Extrema irascibilidade penetrou suas veias, arrepiando-o.
— Como é? Ver quem ama desperdiçando saúde... É importante! Em caso de ataque, todos lutarão, indistintamente. Contudo, preciso desgastar minha saúde sob pretexto de gostar? — questionou.
Sigmund sorriu, sarcástico. O tom rubro tomou parte da íris.
— Como defino tal transgressão? Orgulho? Prepotência? Egoísmo? Não sei, Ranna. Você, habituada, pode dizer como chama?
Jagravh, ultrajado, puniu o menino com um tapa em sua face.
— Seu temperamento é difícil, mas não lhe dá direito de desrespeitar Ranna Gyi! — repreendeu, com firmeza em sua voz.
Os olhos de Sigmund foram tomados pelo escarlate e seu chi explodiu em agressividade. A irascibilidade em suas veias o inundou.
Seu corpo começou a tremer como um vulcão em erupção e o ar parou de fluir por suas vias aéreas. A consciência de Sigmund oscilou.
— Maung Sigmund! — chamou Ranna, sentindo sua alteração.

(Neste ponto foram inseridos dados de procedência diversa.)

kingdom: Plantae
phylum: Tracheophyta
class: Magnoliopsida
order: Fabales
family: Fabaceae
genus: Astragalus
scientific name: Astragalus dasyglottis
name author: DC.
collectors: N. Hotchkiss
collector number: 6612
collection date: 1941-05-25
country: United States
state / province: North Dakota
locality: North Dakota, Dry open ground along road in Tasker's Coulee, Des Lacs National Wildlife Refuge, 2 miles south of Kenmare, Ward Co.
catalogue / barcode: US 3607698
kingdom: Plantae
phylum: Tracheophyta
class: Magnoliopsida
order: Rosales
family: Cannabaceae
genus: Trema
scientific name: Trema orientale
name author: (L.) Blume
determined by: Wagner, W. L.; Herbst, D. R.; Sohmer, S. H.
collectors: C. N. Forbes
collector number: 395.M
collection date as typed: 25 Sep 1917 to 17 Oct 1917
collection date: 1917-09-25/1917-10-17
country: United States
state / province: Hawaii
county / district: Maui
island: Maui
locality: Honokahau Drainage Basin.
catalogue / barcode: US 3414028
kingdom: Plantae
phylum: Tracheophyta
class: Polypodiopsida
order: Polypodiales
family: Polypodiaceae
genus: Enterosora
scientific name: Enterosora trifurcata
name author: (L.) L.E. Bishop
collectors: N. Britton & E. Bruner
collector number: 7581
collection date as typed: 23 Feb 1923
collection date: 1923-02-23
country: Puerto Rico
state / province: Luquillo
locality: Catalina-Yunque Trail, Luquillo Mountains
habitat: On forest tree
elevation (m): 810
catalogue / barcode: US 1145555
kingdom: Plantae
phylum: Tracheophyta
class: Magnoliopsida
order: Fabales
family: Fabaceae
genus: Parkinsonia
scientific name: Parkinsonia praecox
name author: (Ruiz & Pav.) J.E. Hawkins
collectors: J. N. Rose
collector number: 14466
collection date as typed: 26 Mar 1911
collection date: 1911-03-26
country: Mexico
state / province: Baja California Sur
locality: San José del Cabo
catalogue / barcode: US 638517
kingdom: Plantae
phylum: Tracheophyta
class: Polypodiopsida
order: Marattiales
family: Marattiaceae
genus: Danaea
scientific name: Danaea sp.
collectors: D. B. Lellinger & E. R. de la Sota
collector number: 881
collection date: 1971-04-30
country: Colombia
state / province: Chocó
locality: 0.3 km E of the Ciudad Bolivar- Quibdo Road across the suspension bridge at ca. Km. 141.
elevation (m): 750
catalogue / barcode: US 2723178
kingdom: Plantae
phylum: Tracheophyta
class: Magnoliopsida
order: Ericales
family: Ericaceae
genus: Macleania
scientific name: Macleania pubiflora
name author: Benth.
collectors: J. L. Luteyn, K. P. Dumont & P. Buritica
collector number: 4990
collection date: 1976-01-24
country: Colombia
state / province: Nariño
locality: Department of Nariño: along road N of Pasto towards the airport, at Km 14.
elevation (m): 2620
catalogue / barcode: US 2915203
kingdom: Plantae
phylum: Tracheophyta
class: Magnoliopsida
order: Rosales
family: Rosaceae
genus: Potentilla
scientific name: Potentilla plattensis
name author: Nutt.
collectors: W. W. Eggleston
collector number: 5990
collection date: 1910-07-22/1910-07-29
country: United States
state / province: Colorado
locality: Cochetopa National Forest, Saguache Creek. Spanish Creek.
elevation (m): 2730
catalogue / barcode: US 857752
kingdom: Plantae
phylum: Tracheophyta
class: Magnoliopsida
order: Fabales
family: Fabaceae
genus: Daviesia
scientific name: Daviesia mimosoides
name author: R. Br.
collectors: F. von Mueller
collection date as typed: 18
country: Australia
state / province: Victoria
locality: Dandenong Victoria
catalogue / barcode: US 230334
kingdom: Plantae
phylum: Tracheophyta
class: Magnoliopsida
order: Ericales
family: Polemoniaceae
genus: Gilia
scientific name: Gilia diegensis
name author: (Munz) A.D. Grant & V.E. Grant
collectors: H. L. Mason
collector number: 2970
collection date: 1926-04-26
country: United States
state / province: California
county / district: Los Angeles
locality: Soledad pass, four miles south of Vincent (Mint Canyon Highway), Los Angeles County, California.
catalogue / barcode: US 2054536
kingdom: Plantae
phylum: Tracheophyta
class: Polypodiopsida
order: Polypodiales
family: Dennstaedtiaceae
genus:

Incapaz de raciocinar, ele só associou Jagravh a um inimigo. Seu corpo seguiu, movido pelo desejo de vê-lo afogando-se no próprio sangue, que enchia sua boca d'água.
Jagravh não teve dificuldades em imobilizá-lo, mas o menino seguiu tentando atacá-lo, deslocando os ombros na falha tentativa.
Vociferar. Gritar. Era a única forma de desafogar seus pulmões.
Ranna continuou chamando-lhe, mas ele não podia ouvi-la.
Elil, preocupado, entoou seus mantras, afinal ainda não havia visto uma criança hostil a ponto de esquecer-se da autopreservação.
"O que acontece?", ecoou a voz de Ketu no íntimo dos três.
"Maung Sigmund está fora de si. Ko Elil Gyi recita os mantras e Ranna Gyi não entende o que ocorre, mas tenta chamá-lo. Não sei o que há, mas este não é Maung Sigmund.", respondeu Jagravh.
"Tragam-no!", ordenou Ketu.
— Narasemha navadaso OM! — recitou Elil, cessando o movimento do menino. — Fique, o levo. Ranna Gyi me acompanha?
— C-claro! — confirmou Ranna, aturdida.
Elil foi às costas de Sigmund e o pegou pela cintura. Irascível, irracional, tentou hostilizar todos que viu, ao deixar o pagode.
Quem observava a cena, recitava o primeiro mantra de proteção e expurgo do mal que vinha a mente. Os aldeões contornavam ambos, apavorados pelos perturbadores gritos agudos emitidos pelo menino.
No monastério, os monges trajavam suas vestes cerimoniais, seus japamalas e incensos e recitando um mantra em uníssono.
Elil foi até Ketu, o cumprimentou e deixou Sigmund deitado no centro do salão, imediatamente a frente do grão-mestre.
Ranna ficou na entrada do salão, aturdida, aos prantos.
— Ele ficará bem, Sayadaw Ketu? — arguiu por entre soluços.
— Se eu puder alcançá-lo, sim, ele ficará bem!